Cllr Joshua Reynolds (Lib Dem, Furze Platt) said the late finishes were hard on the councillors who had other jobs.

“The latest full council meeting I have been in finished at 11.45pm, with many councillors like myself having full-time jobs outside of the council,” he said.

Council leader CllrAndrew Johnson (Con, Hurley and Walthams), defended his party’s view by announcing that he would be holding an extraordinary meeting of the full council in September.

This meeting will debate proposals over the future of the Maidenhead Community Centre, which is in doubt amid the town’s impending York Road regeneration.

A petition has been set up to stop the centre’s move to an ‘inadequate’ temporary space at the Desborough Suite, in the town hall; it needs 1,500 signatures to be debated by council.

Cllr Johnson said: “I have been lobbied by numerous residents, and we are certainly not waiting for the petition to get all of its signatures to take action.

“I have listened, I have heard the views of people who have signed it.

“I would like to reassure that a long-term solution was already in progress, but I do like to accelerate things.”

He added on Cllr Knowles’ motion: “We will not be able to support this motion.

“Strange as it may seem, in terms of council meetings held this year, we are about even on where we would normally be in terms of catching up on missed meetings.

“We are actually perversely at a monthly rate.”

A motion from Cllr Helen Taylor (TBF, Oldfield), proposed a new artisan street market which was voted through unanimously.

Councillors agreed the possibility to pursue a market focused on craft items, with small businesses from around the borough taking part.

“There is enough space for social distancing and being outside gives shoppers confidence, whilst creating unique shopping opportunities to bring people back to our town centre,” Cllr Taylor said.

Also at the meeting, a Maidenhead town council was not ruled out.

Windsor could be edging closer to its own town council after councillors gave the green light for a community governance review at the Zoom meeting this week.

In response, Cllr David Coppinger (Con, Bray), lead member for Maidenhead, said he hopes for a similar path in his area.

He said: “I hope in due course I will be sitting in this room and making a similar presentation about Maidenhead, so watch this space, and lets learn the lessons first.”

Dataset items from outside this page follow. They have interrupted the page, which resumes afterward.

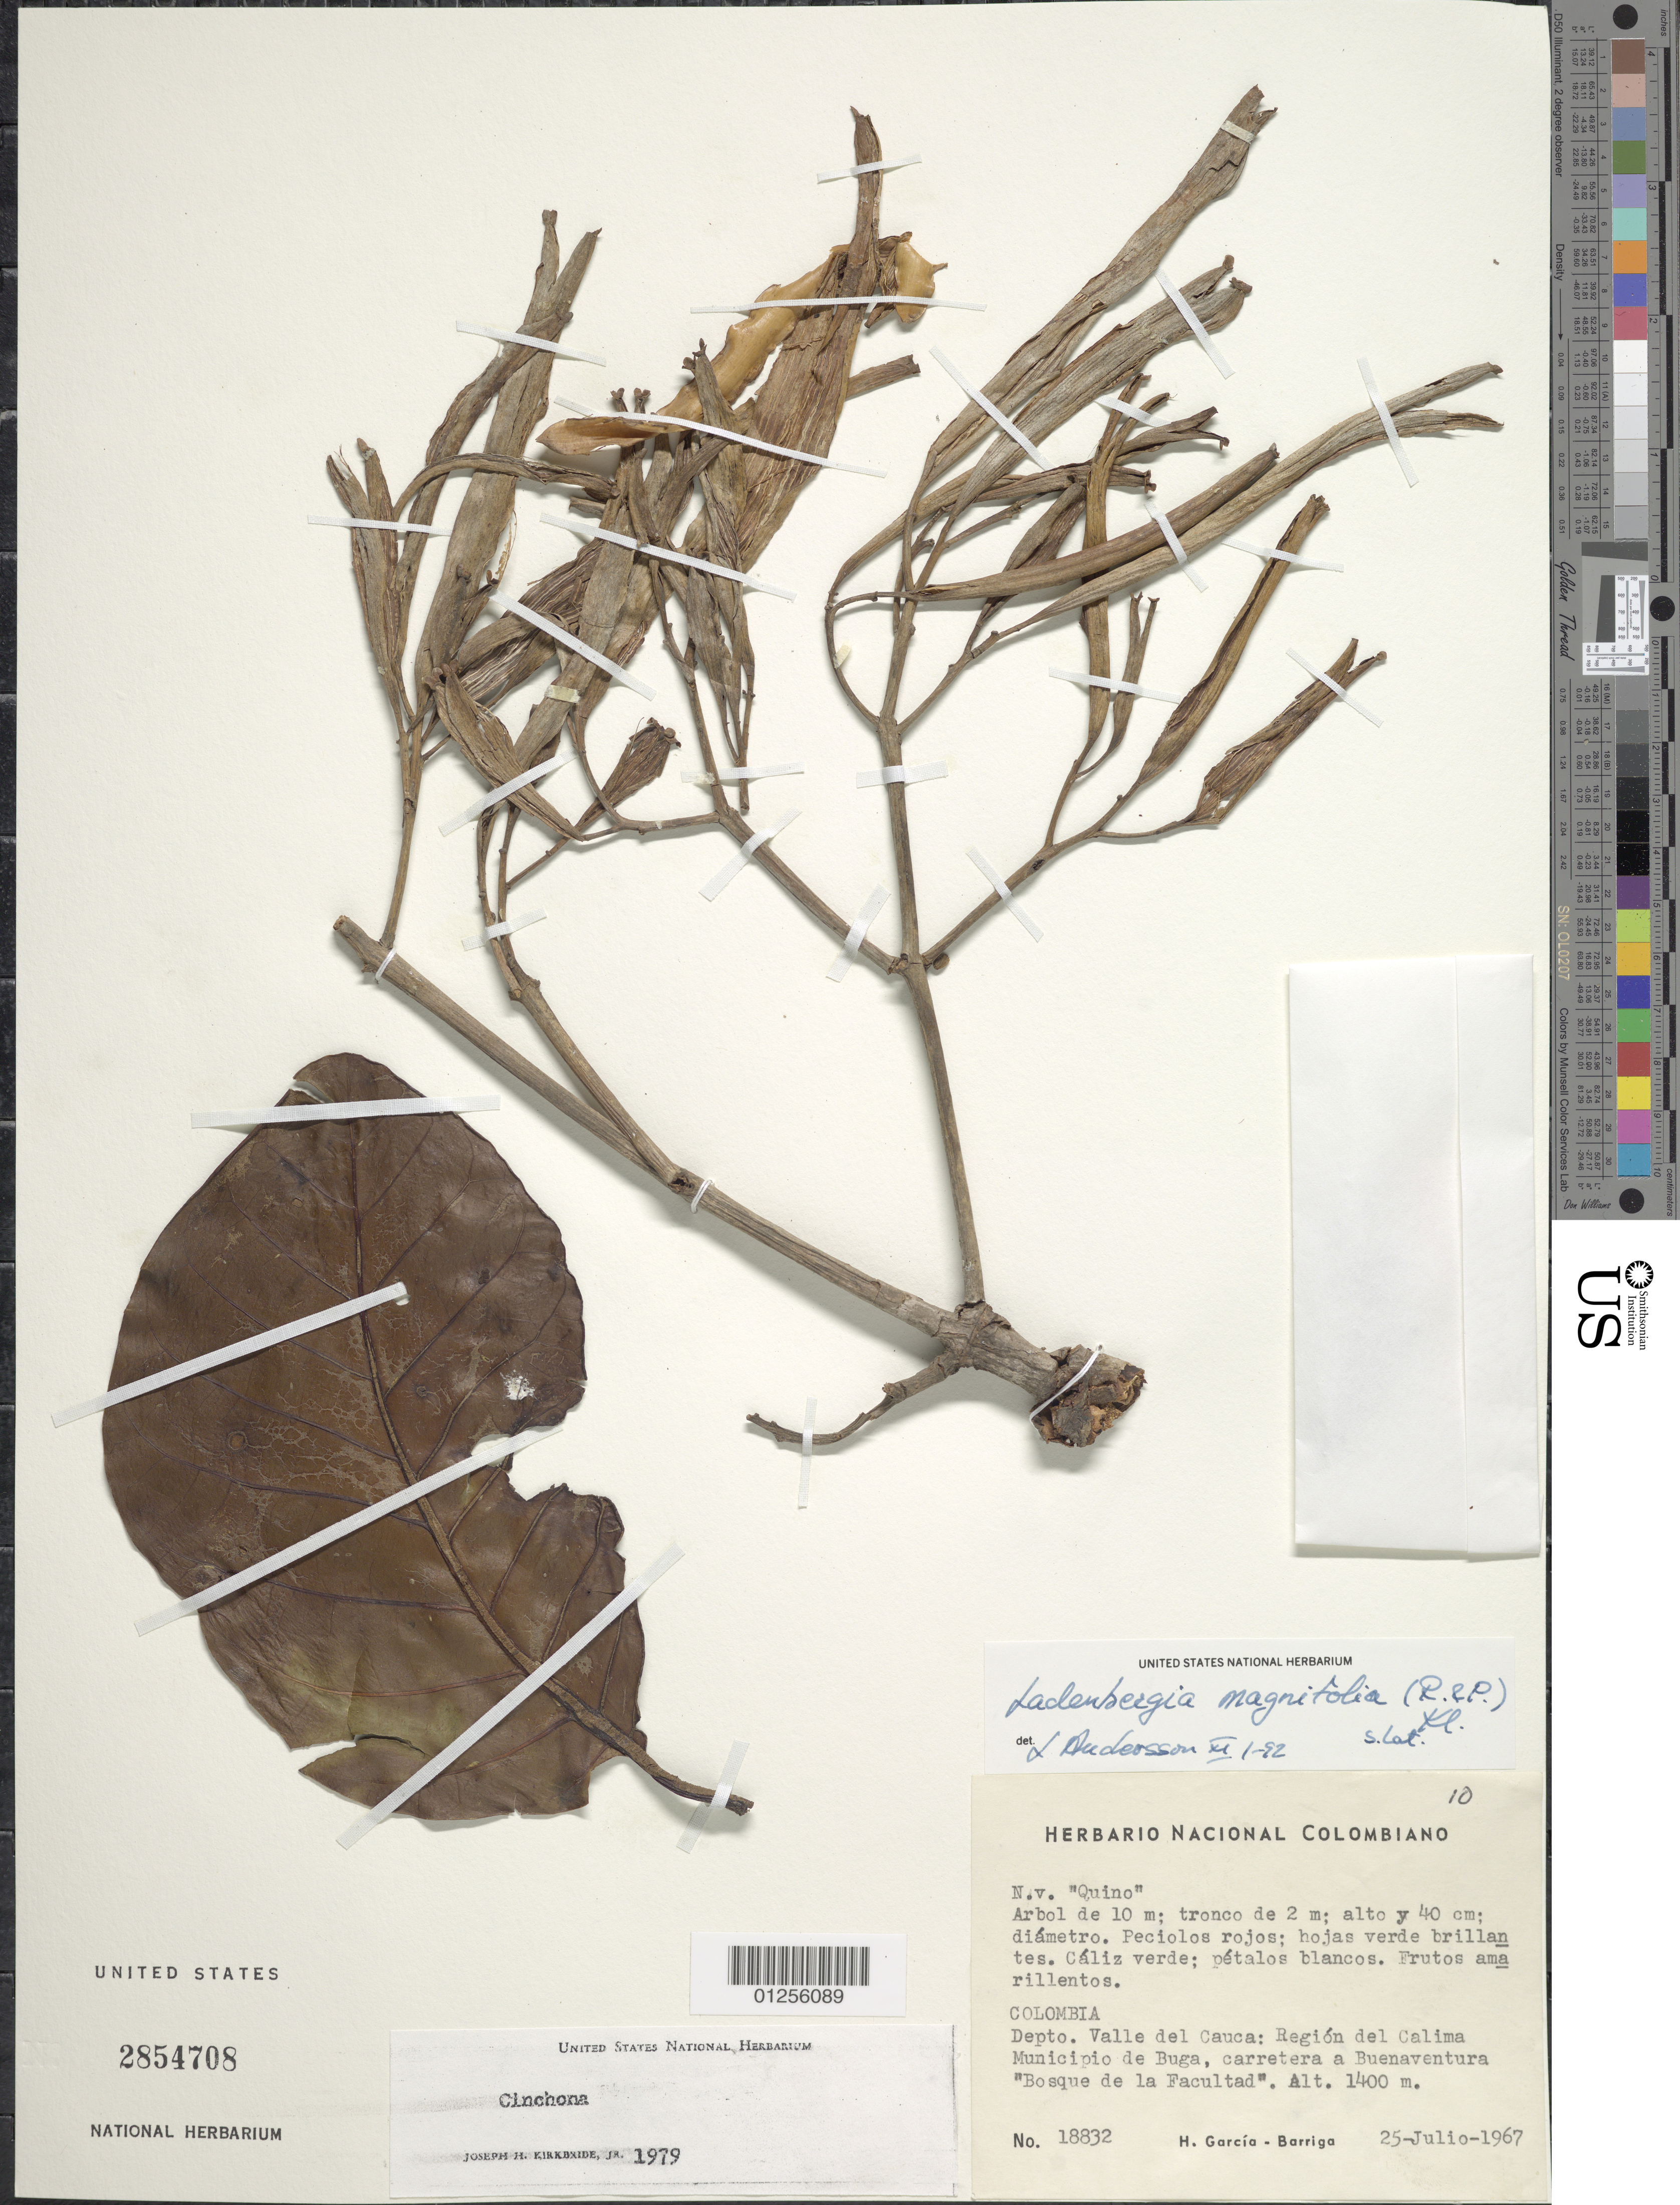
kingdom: Plantae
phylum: Tracheophyta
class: Magnoliopsida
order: Gentianales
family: Rubiaceae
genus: Ladenbergia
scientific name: Ladenbergia magnifolia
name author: (Ruiz & Pav.) Klotzsch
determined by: Andersson, [Bengt] Lennart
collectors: H. García Barriga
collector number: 18832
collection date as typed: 25 July 1967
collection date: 1967-07-25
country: Colombia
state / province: Cauca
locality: Region del Calima; Mun. de Buga. Carretera a Buenaventura. "Bosque de la Facultad"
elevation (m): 1400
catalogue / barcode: US 2854708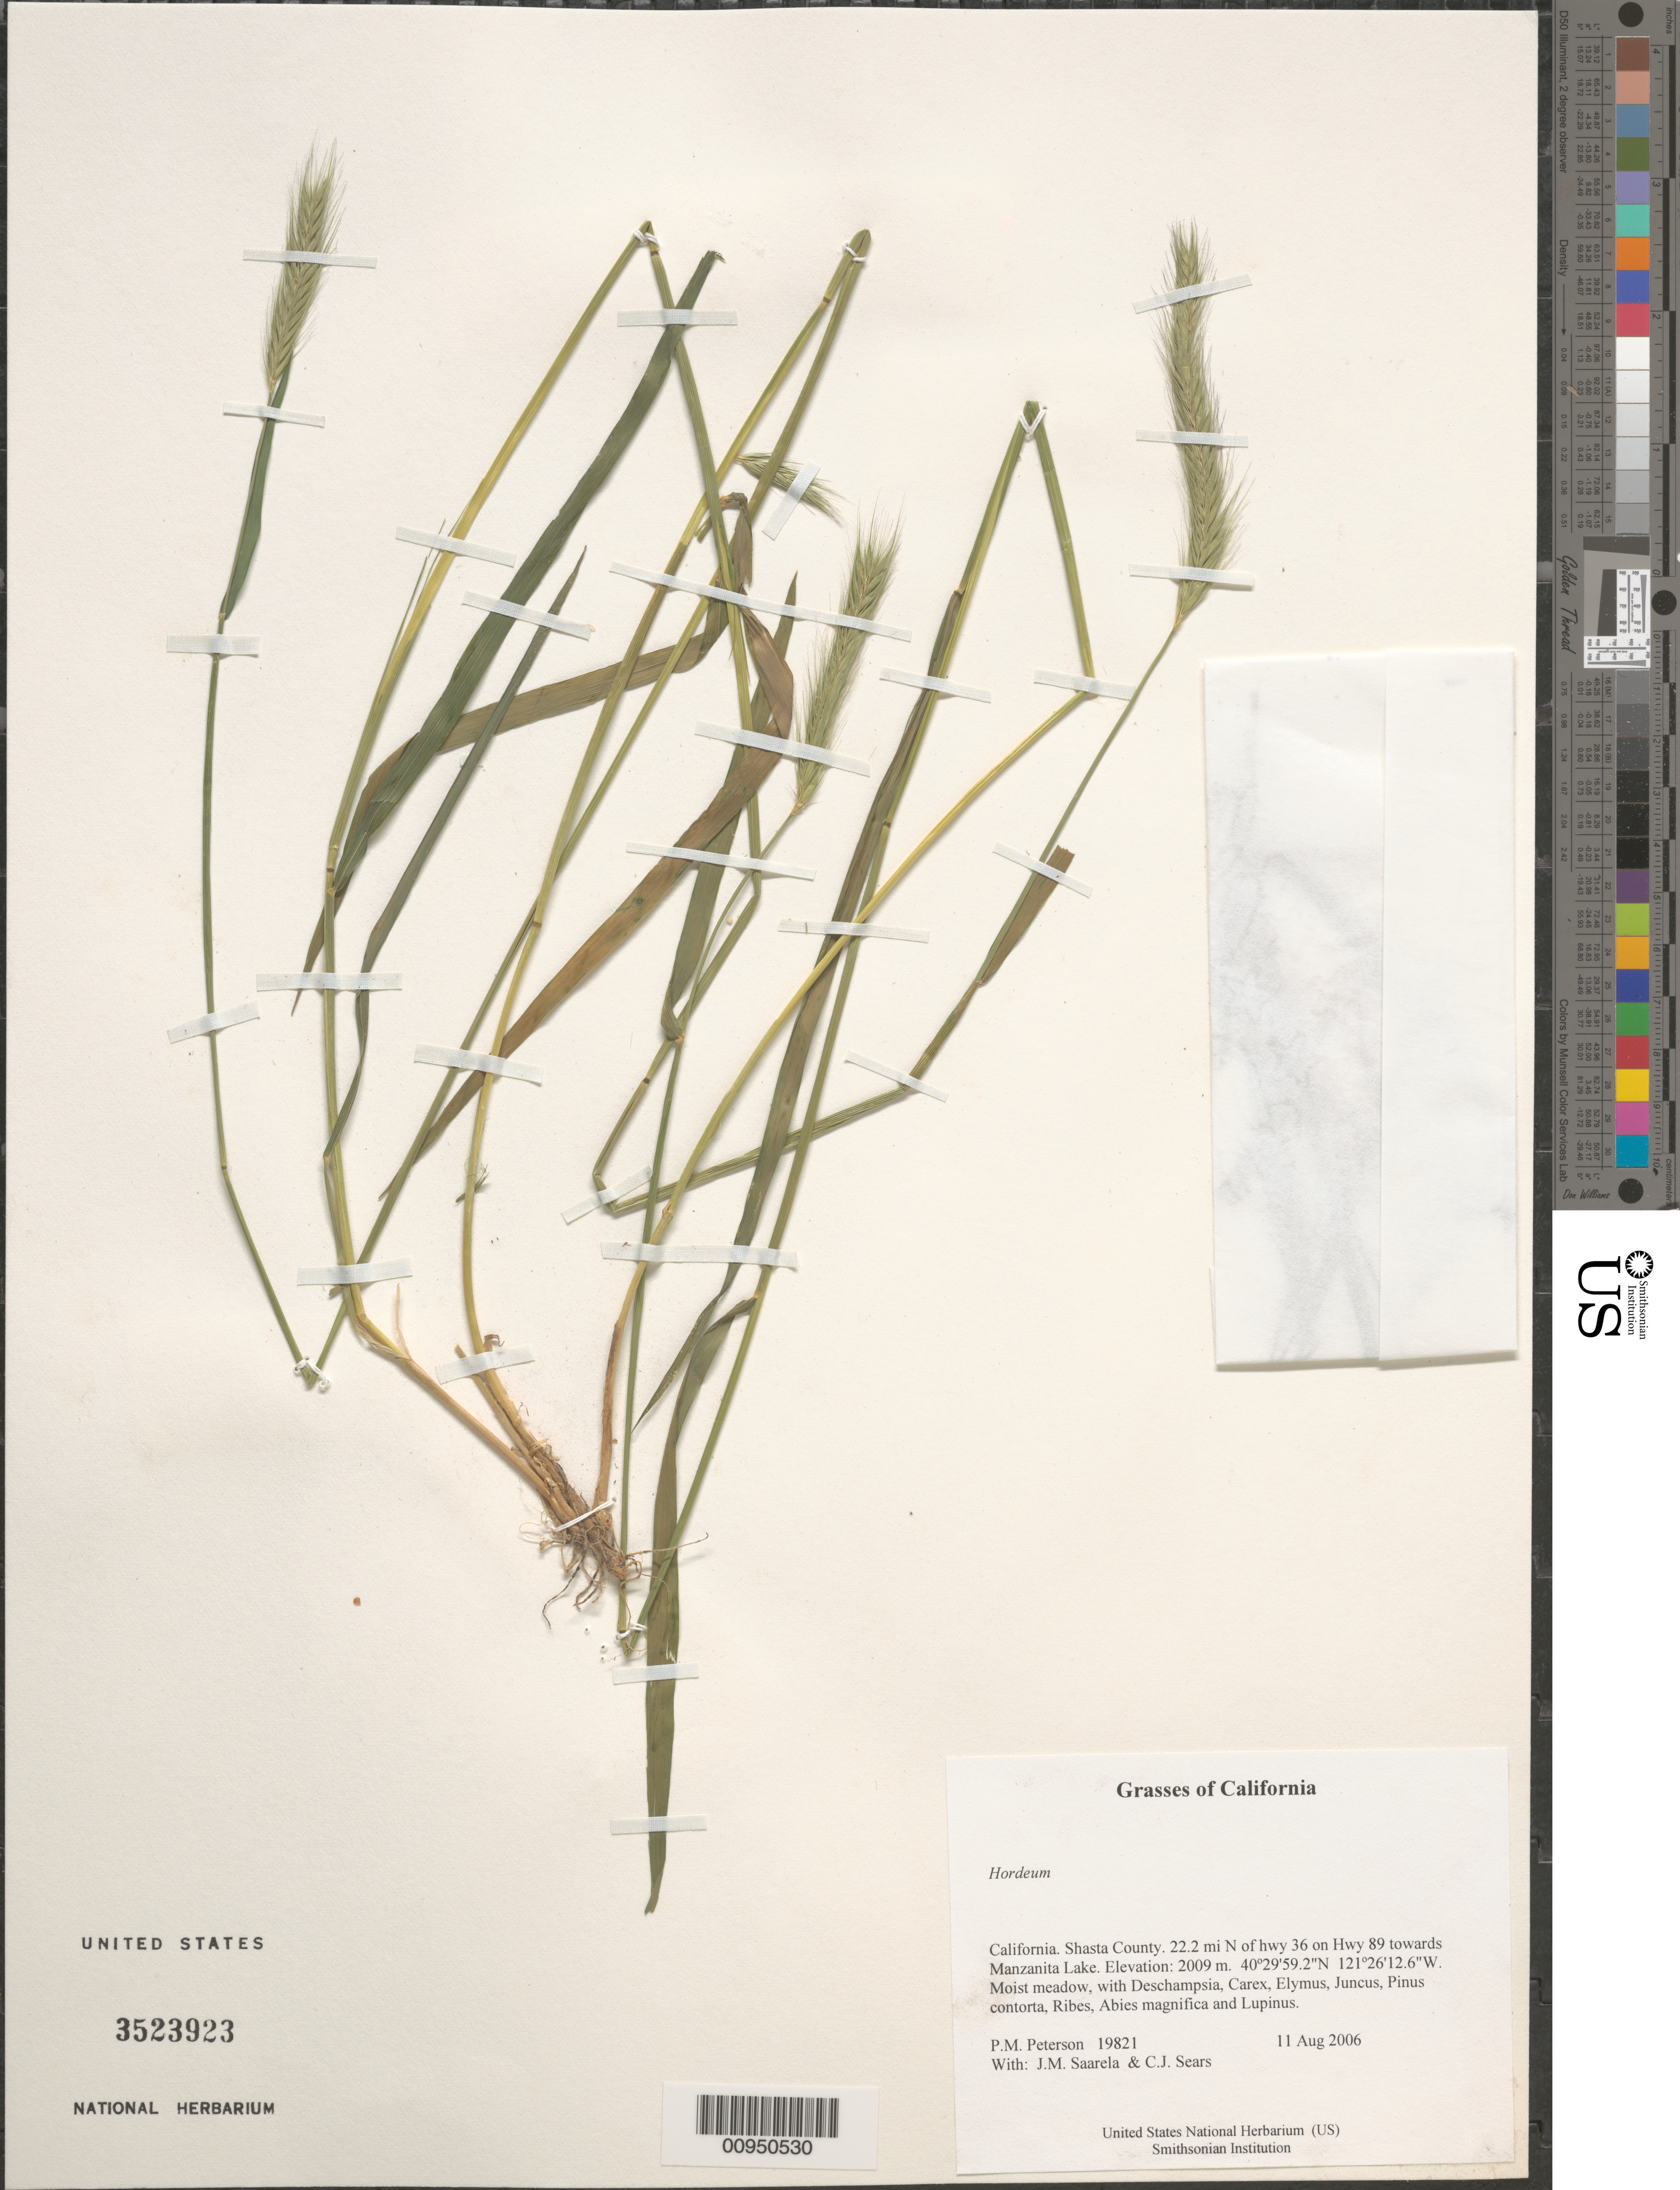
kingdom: Plantae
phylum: Tracheophyta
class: Liliopsida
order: Poales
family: Poaceae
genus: Hordeum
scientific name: Hordeum sp.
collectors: P. M. Peterson, J. Saarela & C. Sears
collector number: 19821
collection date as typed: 11 Aug 2006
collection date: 2006-08-11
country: United States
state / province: California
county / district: Shasta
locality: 22.2 mi N of hwy 36 on Hwy 89 towards Manzanita Lake.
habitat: Moist meadow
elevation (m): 2009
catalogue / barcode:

Also approved at the meeting was to establish an independent group called the Audit and Governance Committee.

This was one of the Chartered Institute of Public Finance and Accountancy’s (CIPFA’s) recommendations in its final report on the council’s financial arrangements.

It is hoped that the new committee will take the pressure off the Overview and Scrutiny Panel, and will be chaired by Cllr Christine Bateson (Con, Sunningdale and Cheapside) and vice-chaired by opposition councillor Cllr Lynne Jones (OWRA, Old Windsor), who said she was ‘pleased this is happening’.

Council leader Cllr Andrew Johnson (Con, Hurley and Walthams) added: “It was clear from reading the CIPFA report that this was one of their key recommendations and my own private view before the decision was taken, before my time as a councillor, was that, with hindsight, it was not the wisest thing to do away with a separate audit committee.”

He said that the committee will ‘robustly hold us to account’.